What is being asked. Return an exact copy of the data, starting at its first line and ending at the line that contains "LUVVIE [crosstalk 00:48:03]", minus any pictures.

Extracted material.
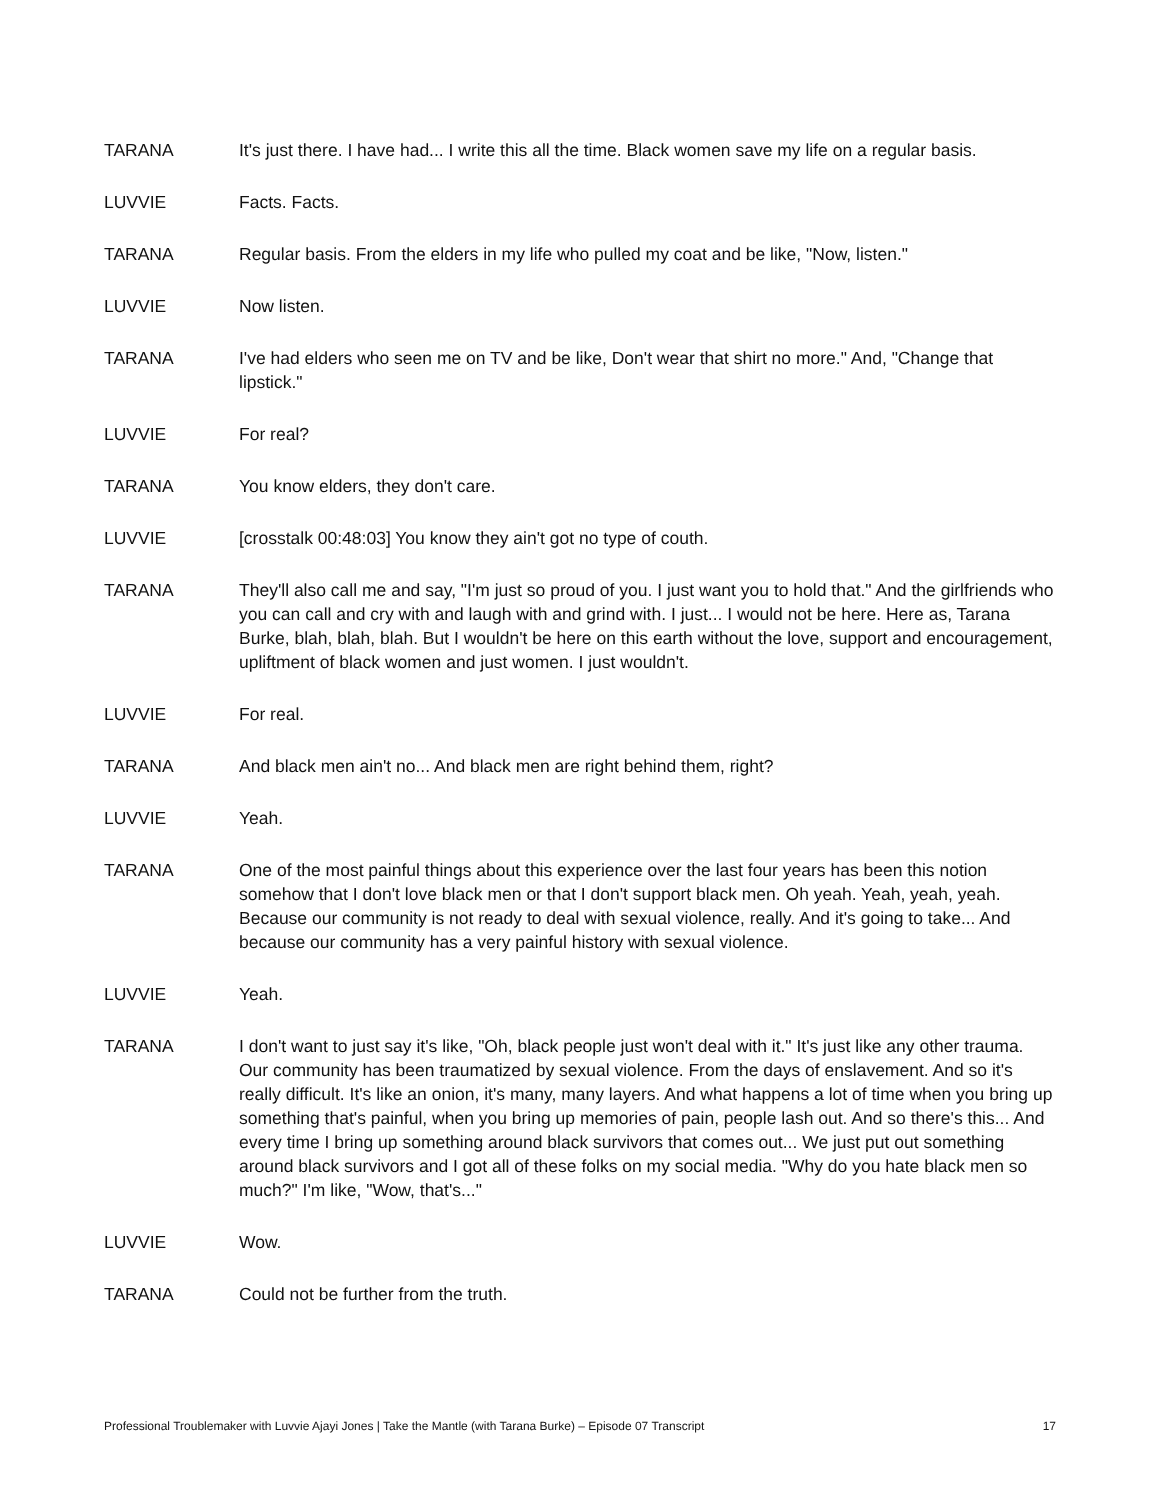TARANA It's just there. I have had... I write this all the time. Black women save my life on a regular basis.
LUVVIE Facts. Facts.
TARANA Regular basis. From the elders in my life who pulled my coat and be like, "Now, listen."
LUVVIE Now listen.
TARANA I've had elders who seen me on TV and be like, Don't wear that shirt no more." And, "Change that lipstick."
LUVVIE For real?
TARANA You know elders, they don't care.
LUVVIE [crosstalk 00:48:03] You know they ain't got no type of couth.
TARANA They'll also call me and say, "I'm just so proud of you. I just want you to hold that." And the girlfriends who you can call and cry with and laugh with and grind with. I just... I would not be here. Here as, Tarana Burke, blah, blah, blah. But I wouldn't be here on this earth without the love, support and encouragement, upliftment of black women and just women. I just wouldn't.
LUVVIE For real.
TARANA And black men ain't no... And black men are right behind them, right?
LUVVIE Yeah.
TARANA One of the most painful things about this experience over the last four years has been this notion somehow that I don't love black men or that I don't support black men. Oh yeah. Yeah, yeah, yeah. Because our community is not ready to deal with sexual violence, really. And it's going to take... And because our community has a very painful history with sexual violence.
LUVVIE Yeah.
TARANA I don't want to just say it's like, "Oh, black people just won't deal with it." It's just like any other trauma. Our community has been traumatized by sexual violence. From the days of enslavement. And so it's really difficult. It's like an onion, it's many, many layers. And what happens a lot of time when you bring up something that's painful, when you bring up memories of pain, people lash out. And so there's this... And every time I bring up something around black survivors that comes out... We just put out something around black survivors and I got all of these folks on my social media. "Why do you hate black men so much?" I'm like, "Wow, that's..."
LUVVIE Wow.
TARANA Could not be further from the truth.
Professional Troublemaker with Luvvie Ajayi Jones | Take the Mantle (with Tarana Burke) – Episode 07 Transcript 17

Exercise output.
TARANA It's just there. I have had... I write this all the time. Black women save my life on a regular basis.
LUVVIE Facts. Facts.
TARANA Regular basis. From the elders in my life who pulled my coat and be like, "Now, listen."
LUVVIE Now listen.
TARANA I've had elders who seen me on TV and be like, Don't wear that shirt no more." And, "Change that lipstick."
LUVVIE For real?
TARANA You know elders, they don't care.
LUVVIE [crosstalk 00:48:03] You know they ain't got no type of couth.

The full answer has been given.